__Problem to work on__
Edit the material below so that every "وکیل امور قراردادها" becomes "وکیل قراردادها", and keep all other text unchanged.

__Materials provided__
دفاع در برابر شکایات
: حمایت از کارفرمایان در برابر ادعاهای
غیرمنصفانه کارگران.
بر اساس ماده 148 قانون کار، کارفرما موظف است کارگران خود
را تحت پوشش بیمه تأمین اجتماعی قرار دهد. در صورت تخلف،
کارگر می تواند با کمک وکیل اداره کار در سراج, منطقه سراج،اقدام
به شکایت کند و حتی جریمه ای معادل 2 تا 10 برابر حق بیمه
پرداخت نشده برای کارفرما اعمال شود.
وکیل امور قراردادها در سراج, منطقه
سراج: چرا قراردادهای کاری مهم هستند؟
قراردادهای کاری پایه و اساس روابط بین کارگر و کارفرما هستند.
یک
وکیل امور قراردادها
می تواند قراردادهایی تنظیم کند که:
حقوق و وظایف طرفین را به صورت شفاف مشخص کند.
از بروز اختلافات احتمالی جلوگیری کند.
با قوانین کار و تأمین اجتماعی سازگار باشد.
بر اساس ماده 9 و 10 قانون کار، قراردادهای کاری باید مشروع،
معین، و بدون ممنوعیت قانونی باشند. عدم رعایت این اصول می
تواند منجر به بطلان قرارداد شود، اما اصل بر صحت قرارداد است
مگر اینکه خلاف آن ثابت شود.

__Output for this exercise__
دفاع در برابر شکایات
: حمایت از کارفرمایان در برابر ادعاهای
غیرمنصفانه کارگران.
بر اساس ماده 148 قانون کار، کارفرما موظف است کارگران خود
را تحت پوشش بیمه تأمین اجتماعی قرار دهد. در صورت تخلف،
کارگر می تواند با کمک وکیل اداره کار در سراج, منطقه سراج،اقدام
به شکایت کند و حتی جریمه ای معادل 2 تا 10 برابر حق بیمه
پرداخت نشده برای کارفرما اعمال شود.
وکیل قراردادها در سراج, منطقه
سراج: چرا قراردادهای کاری مهم هستند؟
قراردادهای کاری پایه و اساس روابط بین کارگر و کارفرما هستند.
یک
وکیل قراردادها
می تواند قراردادهایی تنظیم کند که:
حقوق و وظایف طرفین را به صورت شفاف مشخص کند.
از بروز اختلافات احتمالی جلوگیری کند.
با قوانین کار و تأمین اجتماعی سازگار باشد.
بر اساس ماده 9 و 10 قانون کار، قراردادهای کاری باید مشروع،
معین، و بدون ممنوعیت قانونی باشند. عدم رعایت این اصول می
تواند منجر به بطلان قرارداد شود، اما اصل بر صحت قرارداد است
مگر اینکه خلاف آن ثابت شود.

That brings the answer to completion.